Michele: Just because your husband began his relationship with you when you were underage does not necessarily mean he has continued the behavior. Just because he closes out his chatroom conversations when you enter the room does not necessarily mean he is is chatting with underage girls. Rumours of approaching young girls in your neighborhood do not necessarily make him a child molester. But it certainly sounds worth reporting to the authorities for investigation.


Elana: You might need more help than your husband. Well, at least as much help as your husband. I highly recommend you speak to your clergy or a counselor regarding your relationship with your husband. It sounds as if you were at one time a victim of his child molestation issues. And as far as the authorities, if I had evidence of his activities then I would report him. I do not know if suspicions would be enough for the authorities to investigate. I think that whatever I do, I would do it anonymously.

Elana:

Friday, December 08, 2006

Excusemaker or Realist

Dear Sisters,

I have often been told I can achieve anything if I give it my all. I feel that the real issue is there are some things some people are just not good at doing. Do you think I am making excuses, or do you agree that some people are just not good at some things?

Jena: It is a question only that person can answer. I do believe different people have different strengths. That being said, in my lifetime I cannot recall an instance when something that I set out to learn was not within my grasp. Well, maybe one instance, a singer I am not. However, I can recall times when something was beyond the effort I was willing to put forth. I will say that I have always known in my heart when the real obstacle was my ability or my attitude. Still, there have been times when I ignored my heart and labeled my excuse as the reason for not giving my best.

Michele: Personally, I believe that you can achieve anything you would like to achieve. But I also think that you may not be as good as others at those achievements. On the other hand, you might be better than others at some achievements.

Elana: I believe it can be either or. Sometimes you make excuses that you cannot do something because you do not want to put forth the effort. And sometimes, you really may not be good at it. But try it before you dish it.

Concerned Best Friend

Dear Sisters,

I am concerned that one of my best friends is about to make a very big mistake! I think she is rushing into a marriage without weighing out the good and the bad. I know you can never really know until you go for it, however, I also think there are signals of probable success or failure. My friend has been in one bad relationship and has two young children.

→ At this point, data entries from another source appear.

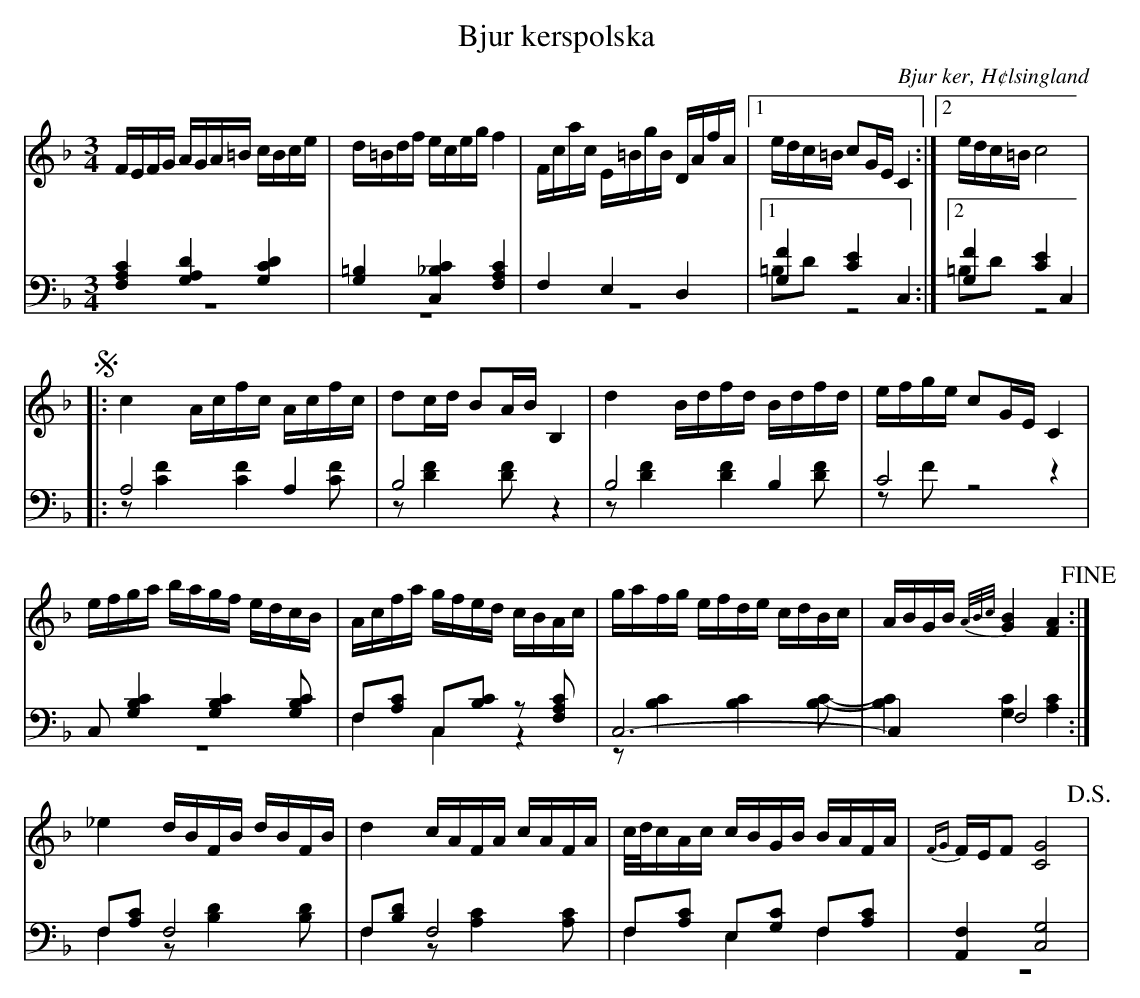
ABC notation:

X:1
T: Bjur kerspolska
O: Bjur ker, H¢lsingland
M: 3/4
L: 1/16
K: F
V:1
V:2
V:3 merge
V:1
FEFG AGA=B cBce|d=Bdf eceg f4|Fcac E=BgB DAfA|1 edc=B c2GE C4:|2 edc=B c8 |
!segno! |:c4 Acfc Acfc|d2cd B2AB B,4|d4 Bdfd Bdfd|efge c2GE C4|
efga bagf edcB|Acfa gfed cBAc|gafg efde cdBc|ABGB {A/B/c/}[G4B4] [F4A4] !fine!:|
_e4 dBFB dBFB|d4 cAFA cAFA|c/d/cAc cBGB BAFA|{FG}FEF2 [C8G8] !D.S.!|
V:2 clef=bass
[F,4A,4C4] [G,4A,4D4] [G,4C4D4]|[G,4=B,4] [C,4_B,4C4] [F,4A,4C4]|F,4 E,4 D,4|1 [G,4F4] [C4E4] C,4:|2 [G,4F4] [C4E4] C,4 |
|:A,8 A,4|B,8 z4|B,8  B,4|C8 z4|
C,2 [G,4B,4C4] [G,4B,4C4] [G,2B,2C2]|F,2[A,2C2] C,2[B,2C2] z2 [F,2A,2C2]|C,12-|C,4 F,8:|
F,2[A,2C2] F,8|F,2[B,2D2] F,8|F,2[A,2C2] E,2[G,2C2] F,2[A,2C2]|[A,,4F,4] [C,8G,8] |
V:3 clef=bass
z12|z12|z12|1 =B,2D2 z8:|2 =B,2D2 z8|
|:z2 [C4F4] [C4F4] [C2F2]|z2 [D4F4] [D2F2] z4|z2 [D4F4] [D4F4] [D2F2]|z2 F2 z8|
z12|F,4 C,4 z4|z2 [B,4C4] [B,4C4] [B,2C2]-|[B,4C4] [G,4C4] [A,4C4]:|
F,4 z2 [B,4D4] [B,2D2]|F,4 z2 [A,4C4] [A,2C2]|F,4 E,4 F,4|z12|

Although these are two different men, I think she should recognize the signs. She called me last week and informed me she was getting married next week. I asked her if she is sure and she says she is about 85 percent sure. Being her friend, I am very worried. I gave her my blessings but I don't know. What do you think?


Jena: I am going to go out on a limb on this one. My guess is that your concerns are due to some insight that you have not shared with us. I would think about what you would hope a true friend would do if the situation were reversed. I personally would want my friend to share their concerns with the understanding they come from the heart and that they will fully support whatever decision I make. I would also encourage them to speak to their clergy or a family counselor before making such a serious move. I think this is totally different from expressing concerns after the vows have been spoken--but that's another question entirely. Could it jeopardize your friendship? Sure it could. But in my opinion that is the difference between friends and best friends--best friends are willing to take bigger risks.


Michele: Continue giving her your blessings. Hope the marriage really does work out and is a union of happiness and longevity .

Elana: Good luck to her! Let her take a chance, after all there is no guarantee with any marriage--in fact life itself is a gamble.